I checked in with the dentist this morning. I know I’m overdue for a regular appointment but what I was there for this morning was different. I grind my teeth in my sleep and it’s gotten to the point that my front teeth are all chipping. We were addressing that problem and making sure it doesn’t get worse any time soon. Since I have some problems with dentistry, I was given nitrous oxide to keep me calm and able to be worked on. In the clarity of laughing gas, I realized that what we were doing this morning was a lot like the spiritual work I do with folks as their minister.

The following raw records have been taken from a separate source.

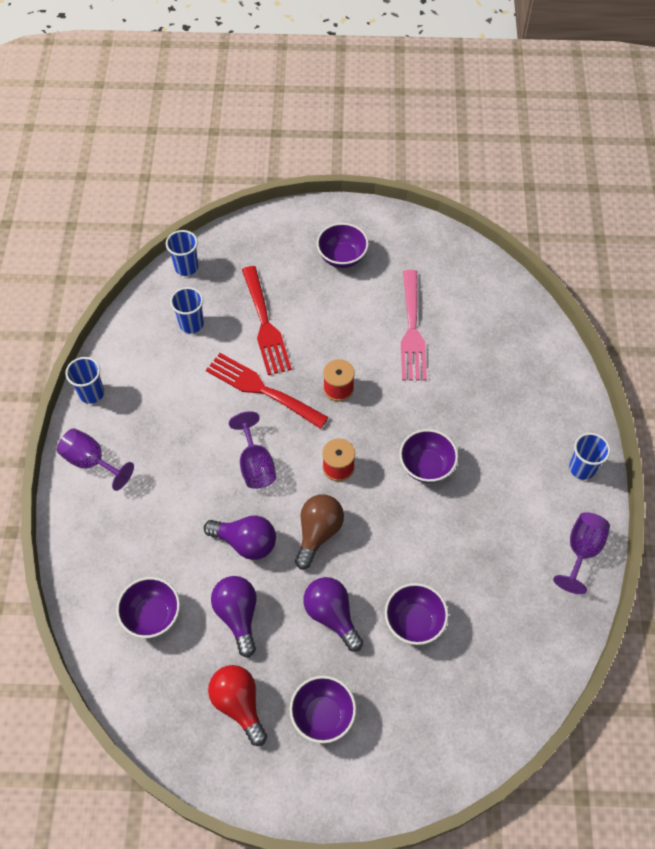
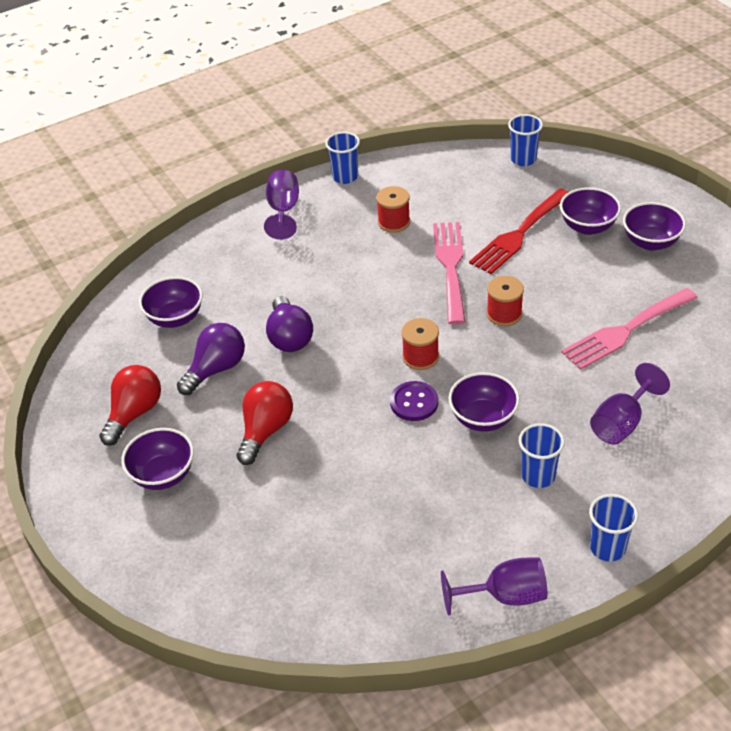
camera: 60 degrees right, 15 degrees down
blue cup [170,287,204,333] -> blue cup moved to [519,423,565,488]
red fork [206,353,329,429] -> pink fork [433,222,466,325]
purple goblet [229,411,276,489] -> purple goblet moved to [590,363,670,445]
brown light bulb [295,495,344,569] -> none
purple light bulb [303,577,363,652] -> red light bulb [237,381,293,465]
purple bowl [385,583,448,645] -> purple bowl moved to [560,187,621,235]
none -> red spool [376,186,410,233]
none -> purple button [390,381,438,421]

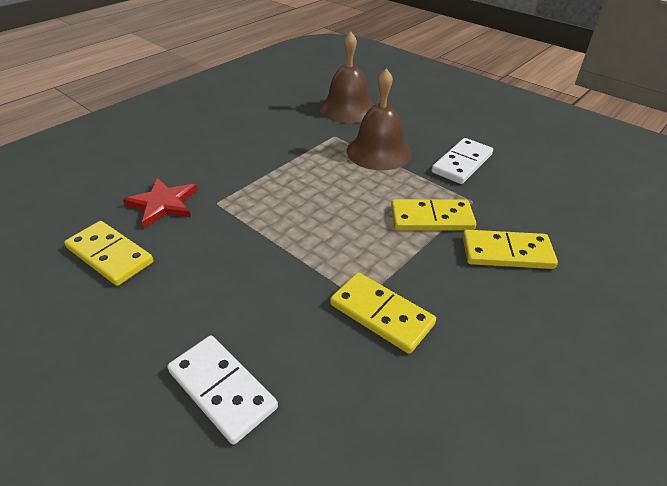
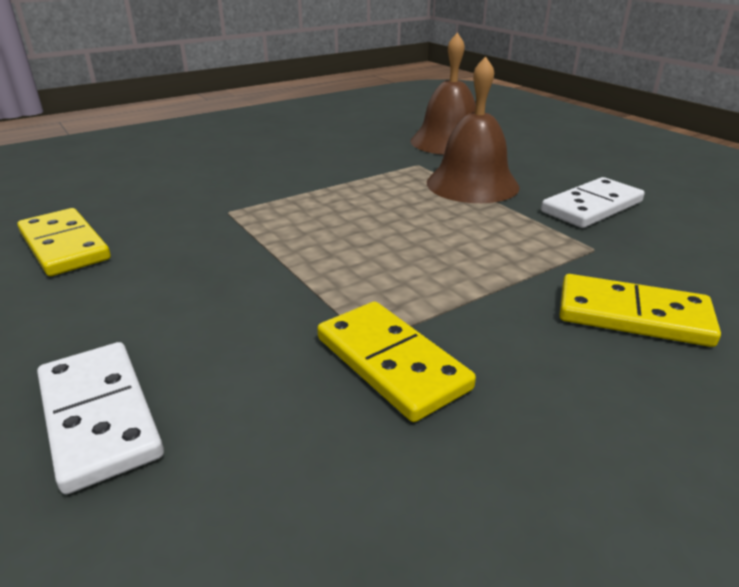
camera: 15 degrees right, 10 degrees down
red star [123,178,198,228] -> none
yellow domino [391,199,476,231] -> none

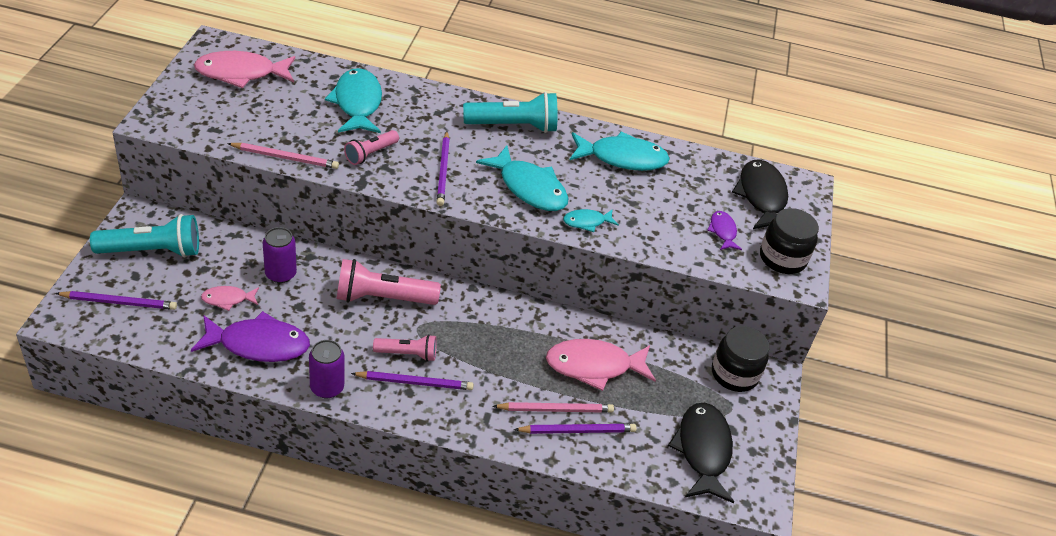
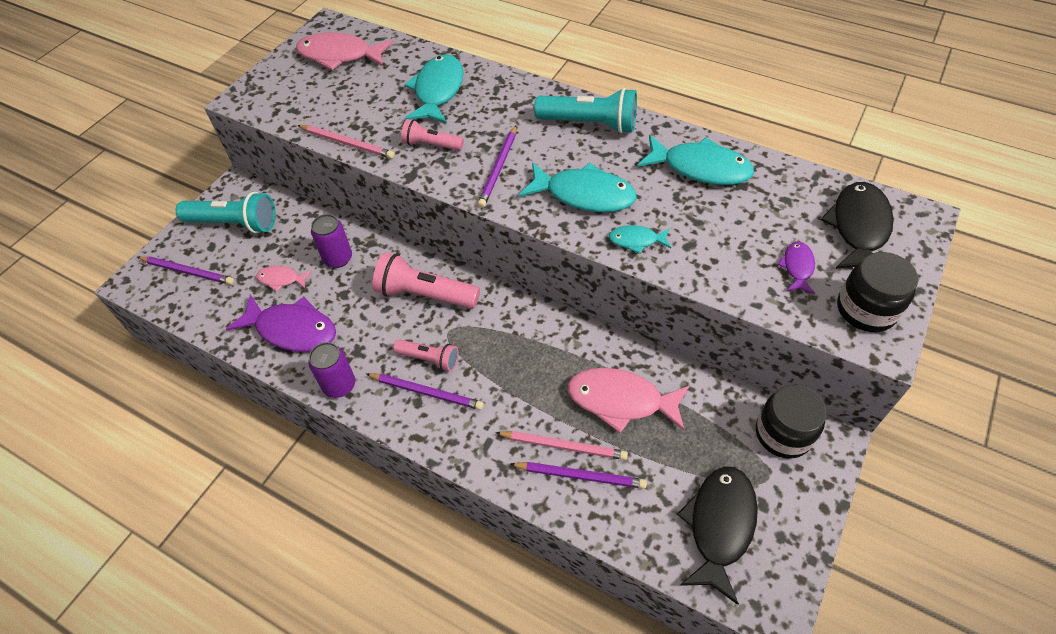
camera: 25 degrees right, 10 degrees up
pink flashlight [344,130,399,165] -> pink flashlight turned 45 degrees clockwise [401,119,464,151]
turquoise fish [476,145,568,211] -> turquoise fish turned 45 degrees counterclockwise [519,162,637,212]

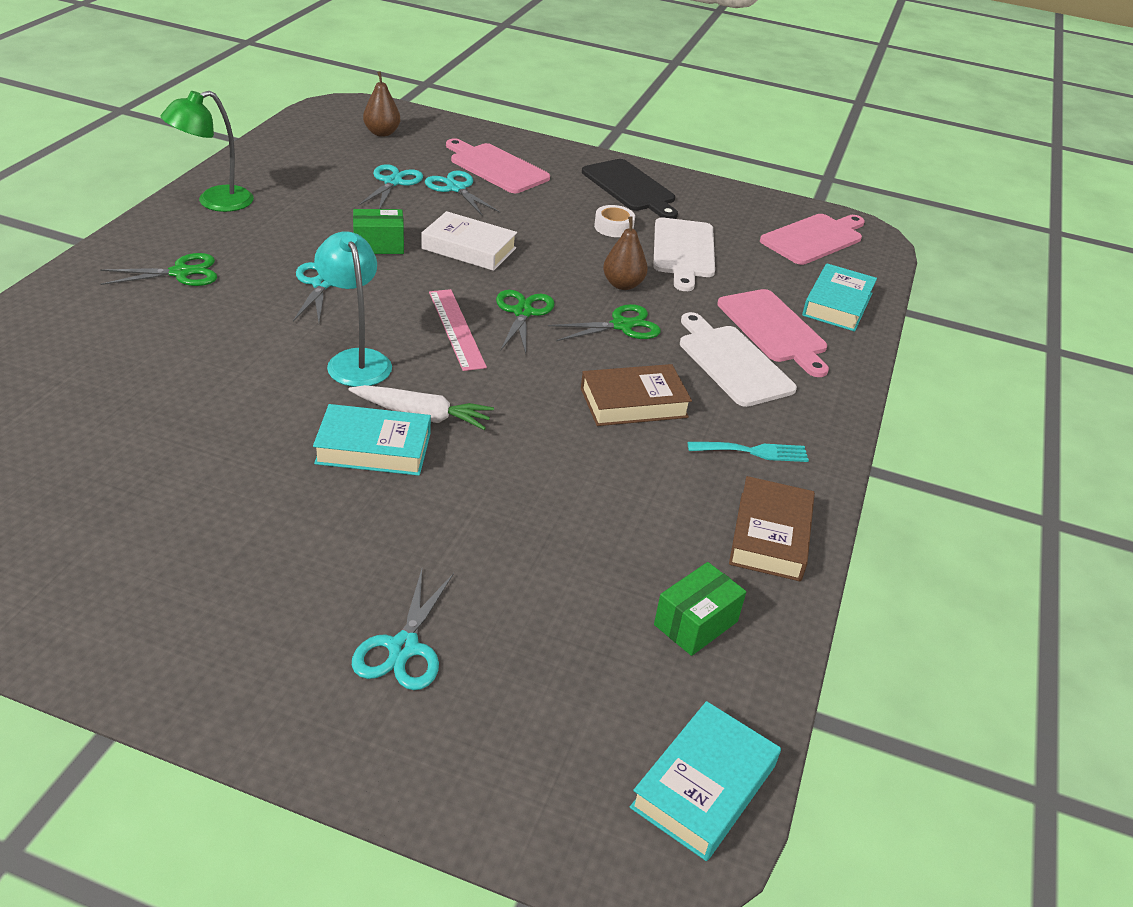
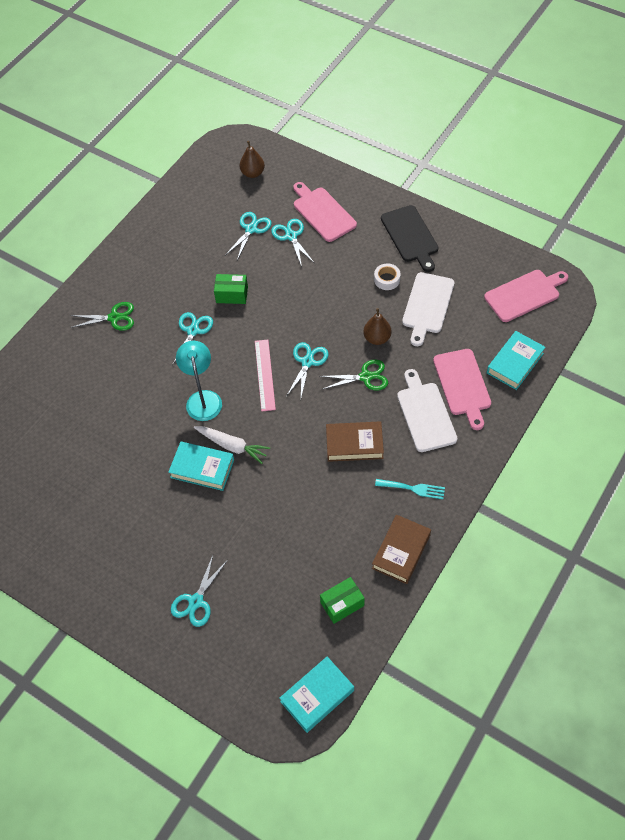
camera: 20 degrees right, 20 degrees up
green lamp [161,91,254,212] -> none
white book [421,211,517,271] -> none
green scissors [496,290,555,354] -> turquoise scissors [286,342,329,397]

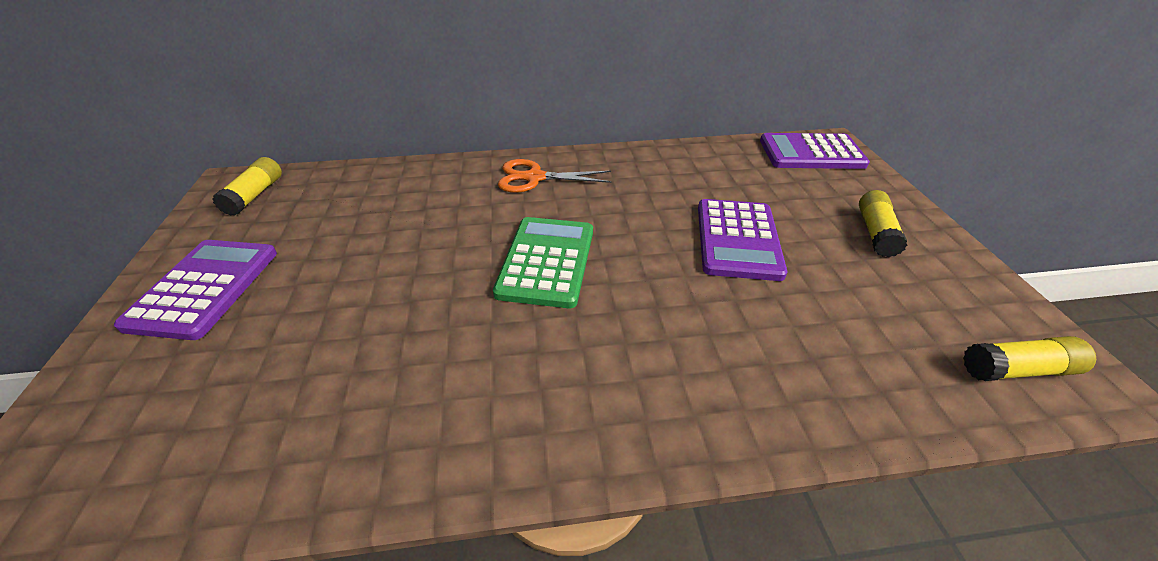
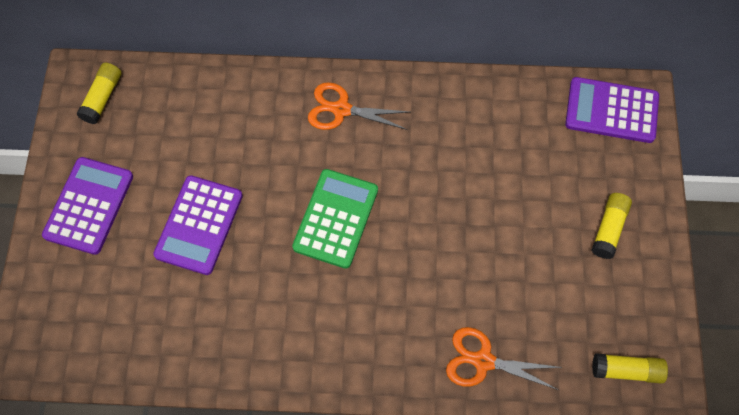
camera: 10 degrees right, 25 degrees up
purple calculator [698,199,787,281] -> purple calculator moved to [153,175,243,275]
none -> orange scissors [446,327,563,390]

First, they gave me some help (yes, in this case a drug) to help me prepare for the deeper work. When folks show up at our Center, we generally start them off with the inspiration of the Sunday service or a class. In either case, they learn tools like prayer and meditation. Next, my dentist had to even out my rough spots and that was less than fun. But in spiritual practice I often find that once folks have learned they are safe here, the painful stuff comes up to be healed. Sometimes they have rough spots, lack social skills or just are in so much pain that they don’t know what help to ask for. Finally, the dentist put some protective coating on the spaces in my teeth that were ready to shatter (I realllllly grind my teeth). Our ongoing spiritual practices give us this protective coating. As we get better and better with the tools of Science of Mind, we have more strength and can get on with the business of living (and eating!) much better.

Now I recognize that for some folks, this metaphor is a bit of a stretch. The thing is, I’ve written some amazing talks while having dental work done. I almost never remember them, but I know they were good. This time, I wanted to make sure I shared before it all went away.

For those of you who are wondering, my dentist is Dr. Seth at Larson Family Dentistry (www.kellylarsondds.com). He has some of the qualities of a good minister and kind of the same job. He works on painful problems with people who might be very scared to let him help. His job is, in part, to create an atmosphere of safety and trust with his patients. He also talks a lot about what folks can be doing to take care of themselves and prevent problems in the first place. No, I don’t like the lecture either, even when he pulls out the Ipad and shows me pictures and tells me how much money I can save by preventing problems rather than cleaning up after existing problems. I especially hate that he’s right and I need to commit to better self-care.

So there’s my spiritual truth for the day. The dentist is a minister. Taking care of my teeth is a spiritual practice. Our practice is really everywhere and all the time.